Oh Kendal I ve seen him before it s Alfie ..... dont know them personally but fell in love with him when stalking cockapoo sites. They ve got anither now have nt they although cant remember wether its a boy or a girl .... recognised your girls as well had seen pictures of them before. Im a bit sad but thanks anyway have had many an Alfie fix


----------



## kendal (Jul 16, 2009)

yeah they have his full sister milly, their was another blue roan pup in that litter too but they wanted a contrast to him so went for the black. they are stunning dogs. lol im always looking for cockapoo sites lol even joined a sweedish one once but haven beem on it in about a year need to go back and say Hi.


----------



## wilfiboy (Sep 18, 2010)

I know not sure if its sad or healthy lol ... it sounded a bit strange me admitting it !! I have nt seen that last picture when he s all grown up although had seen one somewhere with his sister. x x


----------



## Dave (May 25, 2009)

Pearl is a great name! Good luck with her.


----------



## wilfiboy (Sep 18, 2010)

Thanks Dave although my daughters moaning .... obviously does nt quite get the democracy of pulling the name out of a hat !!! So she comes home tomorrow and could be called some thing else !!!!!


----------



## wilfiboy (Sep 18, 2010)

She came home today ... she looks just like the first picture of Alfie.. since coming home she s become Mabel . x


----------



## kendal (Jul 16, 2009)

aww lovely, what does wilfi think of her.


----------



## Jesarie (Sep 9, 2010)

I really think that name will fit her for some reason.
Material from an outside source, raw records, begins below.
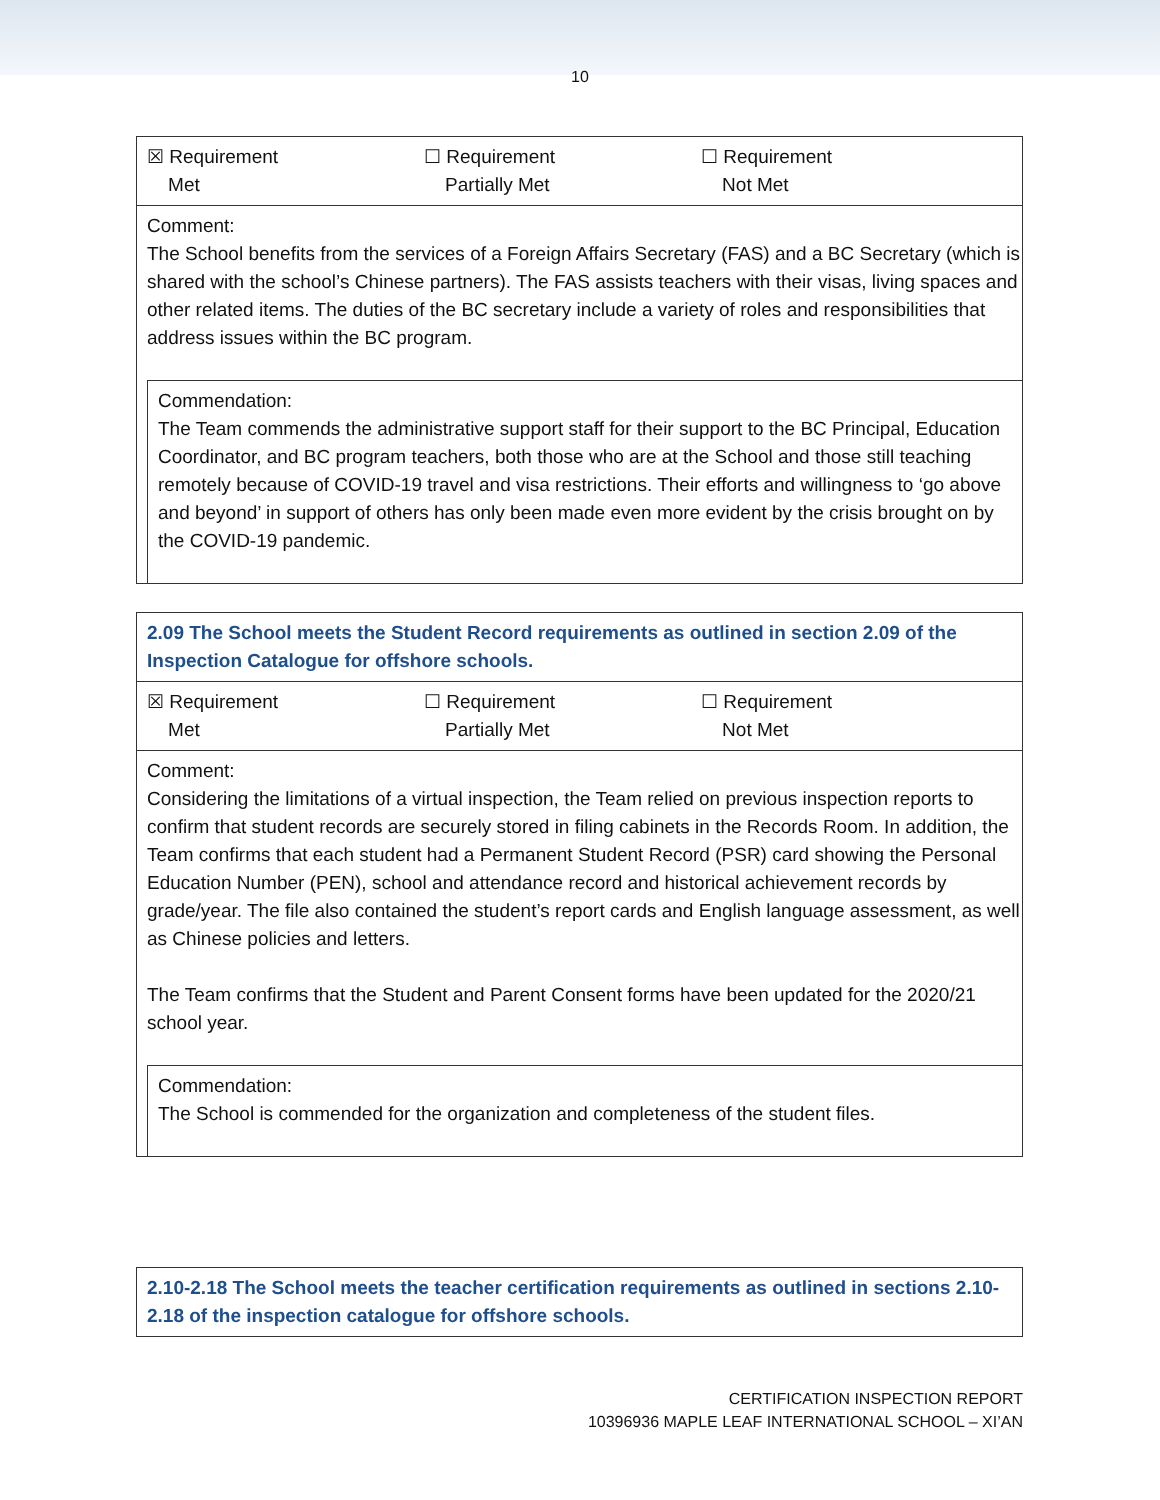10
| ☒ Requirement Met ☐ Requirement Partially Met ☐ Requirement Not Met |
| Comment: The School benefits from the services of a Foreign Affairs Secretary (FAS) and a BC Secretary (which is shared with the school’s Chinese partners). The FAS assists teachers with their visas, living spaces and other related items. The duties of the BC secretary include a variety of roles and responsibilities that address issues within the BC program. Commendation: The Team commends the administrative support staff for their support to the BC Principal, Education Coordinator, and BC program teachers, both those who are at the School and those still teaching remotely because of COVID-19 travel and visa restrictions. Their efforts and willingness to ‘go above and beyond’ in support of others has only been made even more evident by the crisis brought on by the COVID-19 pandemic. |
| 2.09 The School meets the Student Record requirements as outlined in section 2.09 of the Inspection Catalogue for offshore schools. |
| ☒ Requirement Met ☐ Requirement Partially Met ☐ Requirement Not Met |
| Comment: Considering the limitations of a virtual inspection, the Team relied on previous inspection reports to confirm that student records are securely stored in filing cabinets in the Records Room. In addition, the Team confirms that each student had a Permanent Student Record (PSR) card showing the Personal Education Number (PEN), school and attendance record and historical achievement records by grade/year. The file also contained the student’s report cards and English language assessment, as well as Chinese policies and letters. The Team confirms that the Student and Parent Consent forms have been updated for the 2020/21 school year. Commendation: The School is commended for the organization and completeness of the student files. |
| 2.10-2.18 The School meets the teacher certification requirements as outlined in sections 2.10-2.18 of the inspection catalogue for offshore schools. |
CERTIFICATION INSPECTION REPORT
10396936 MAPLE LEAF INTERNATIONAL SCHOOL – XI’AN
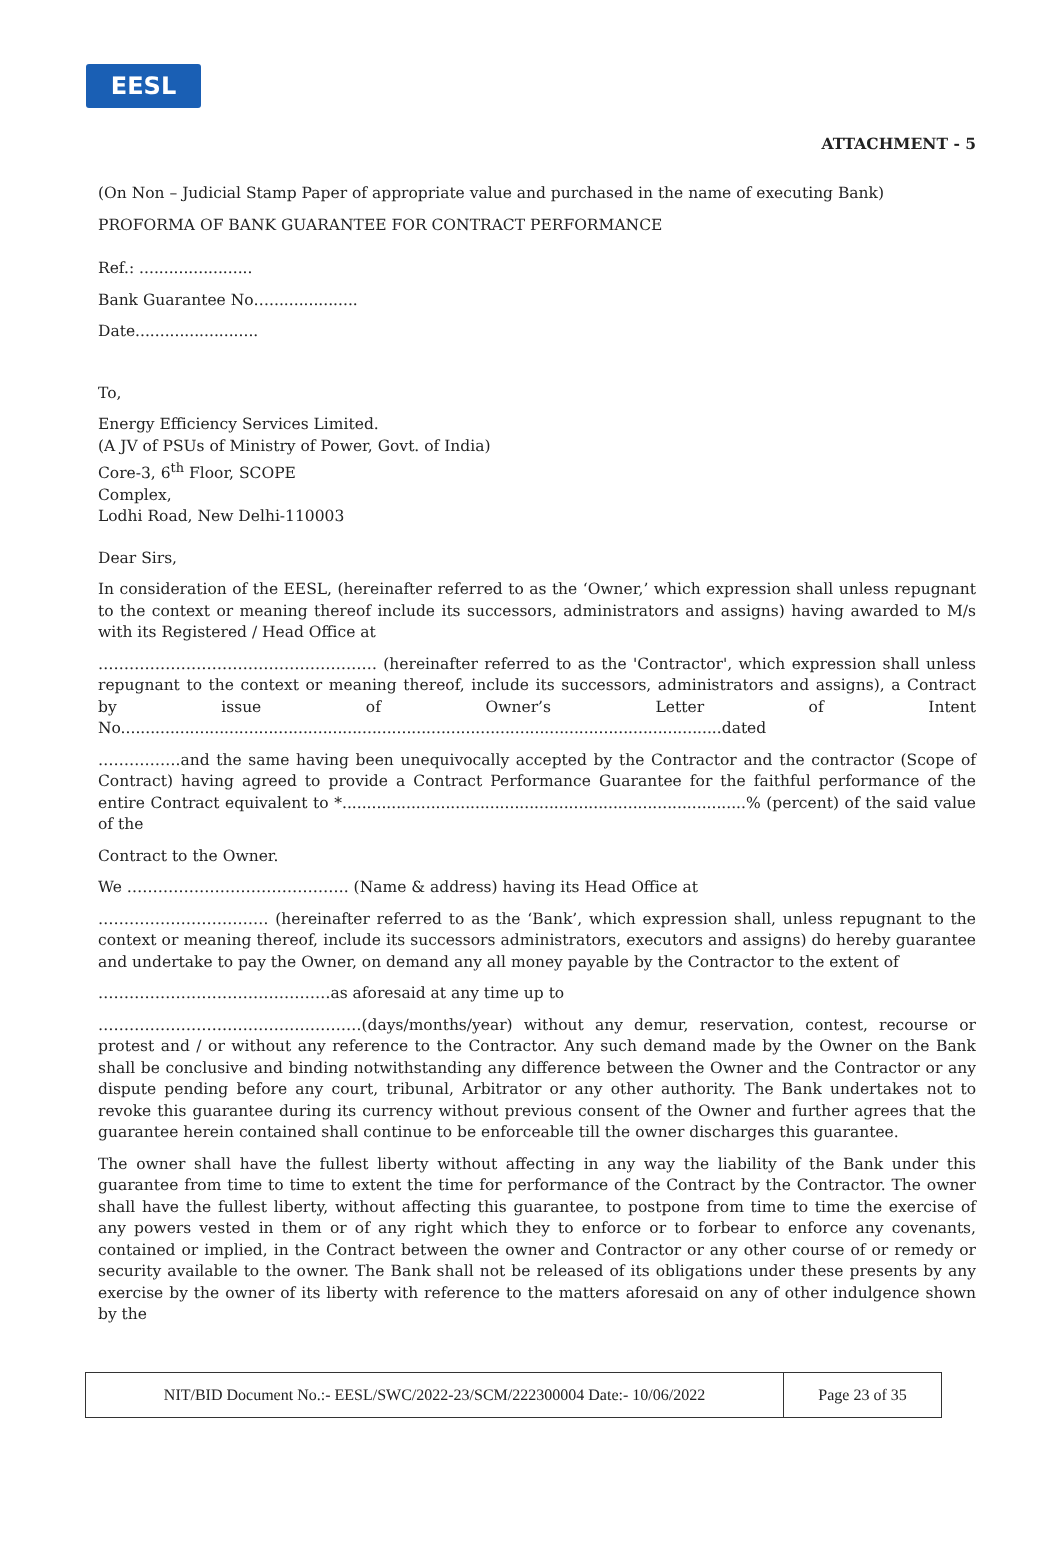EESL
ATTACHMENT - 5
(On Non – Judicial Stamp Paper of appropriate value and purchased in the name of executing Bank)
PROFORMA OF BANK GUARANTEE FOR CONTRACT PERFORMANCE
Ref.: .......................
Bank Guarantee No…..................
Date.........................
To,
Energy Efficiency Services Limited.
(A JV of PSUs of Ministry of Power, Govt. of India)
Core-3, 6<sup>th</sup> Floor, SCOPE
Complex,
Lodhi Road, New Delhi-110003
Dear Sirs,
In consideration of the EESL, (hereinafter referred to as the ‘Owner,’ which expression shall unless repugnant to the context or meaning thereof include its successors, administrators and assigns) having awarded to M/s with its Registered / Head Office at
……………………………………………… (hereinafter referred to as the 'Contractor', which expression shall unless repugnant to the context or meaning thereof, include its successors, administrators and assigns), a Contract by issue of Owner’s Letter of Intent No..........................................................................................................................dated
…………….and the same having been unequivocally accepted by the Contractor and the contractor (Scope of Contract) having agreed to provide a Contract Performance Guarantee for the faithful performance of the entire Contract equivalent to *..................................................................................% (percent) of the said value of the
Contract to the Owner.
We ……………………………………. (Name & address) having its Head Office at
…………………………… (hereinafter referred to as the ‘Bank’, which expression shall, unless repugnant to the context or meaning thereof, include its successors administrators, executors and assigns) do hereby guarantee and undertake to pay the Owner, on demand any all money payable by the Contractor to the extent of
………………………………………as aforesaid at any time up to
……………………………………………(days/months/year) without any demur, reservation, contest, recourse or protest and / or without any reference to the Contractor. Any such demand made by the Owner on the Bank shall be conclusive and binding notwithstanding any difference between the Owner and the Contractor or any dispute pending before any court, tribunal, Arbitrator or any other authority. The Bank undertakes not to revoke this guarantee during its currency without previous consent of the Owner and further agrees that the guarantee herein contained shall continue to be enforceable till the owner discharges this guarantee.
The owner shall have the fullest liberty without affecting in any way the liability of the Bank under this guarantee from time to time to extent the time for performance of the Contract by the Contractor. The owner shall have the fullest liberty, without affecting this guarantee, to postpone from time to time the exercise of any powers vested in them or of any right which they to enforce or to forbear to enforce any covenants, contained or implied, in the Contract between the owner and Contractor or any other course of or remedy or security available to the owner. The Bank shall not be released of its obligations under these presents by any exercise by the owner of its liberty with reference to the matters aforesaid on any of other indulgence shown by the
| NIT/BID Document No.:- EESL/SWC/2022-23/SCM/222300004 Date:- 10/06/2022 | Page 23 of 35 |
Pearl seems so...cute...and pretty!


----------



## marzy (Aug 20, 2010)

*mabel*

ohh so gorgeous
how are you getting on with her?
how does wilf take to her?
hope all is well
marzy


----------



## wilfiboy (Sep 18, 2010)

oh new born babies !!!!!!!!! Wilf was fine with her playing and tail wagging she was more interested in him than us. So when they went to bed she cried for a couple of minutes but then Wilf wittered and moaned for a couple of hours while she slept then he started again at 4.30 and she slept til nearly 7 . not as good last night Wilf cried initially but then settled but she woke up at 3.30 then up from 5.30. so my eyes are buzzing ... like any new mum !!!!!


----------



## Eddiesmum (Oct 13, 2010)

She is beautiful


----------



## Tressa (Aug 31, 2010)

Mabel is an easier name to shout for recall


----------



## wilfiboy (Sep 18, 2010)

She s had better nights since slept through twice but woke up at 6 this morning .. needed the loo but thats great. Seems more settled than wilf was but is more persistent than he was she s really wick and into everything and is really hungry. He seemed quicker to learn commands .. he knew his name after a couple pf days she just does nt respond but maybe I spent more time on it though cos I dont want Wilf to feel pushed out .... maybe she would have preferred Pearl lol x


----------



## kendal (Jul 16, 2009)

lol it felt like forever before Delta lernt her name. glad to hear things are going well.


----------



## strangeland86 (Oct 30, 2010)

Aw Mable is a lovely name as well, It means 'Lovable' which is nice. (I like to know the meanings of names lol)


----------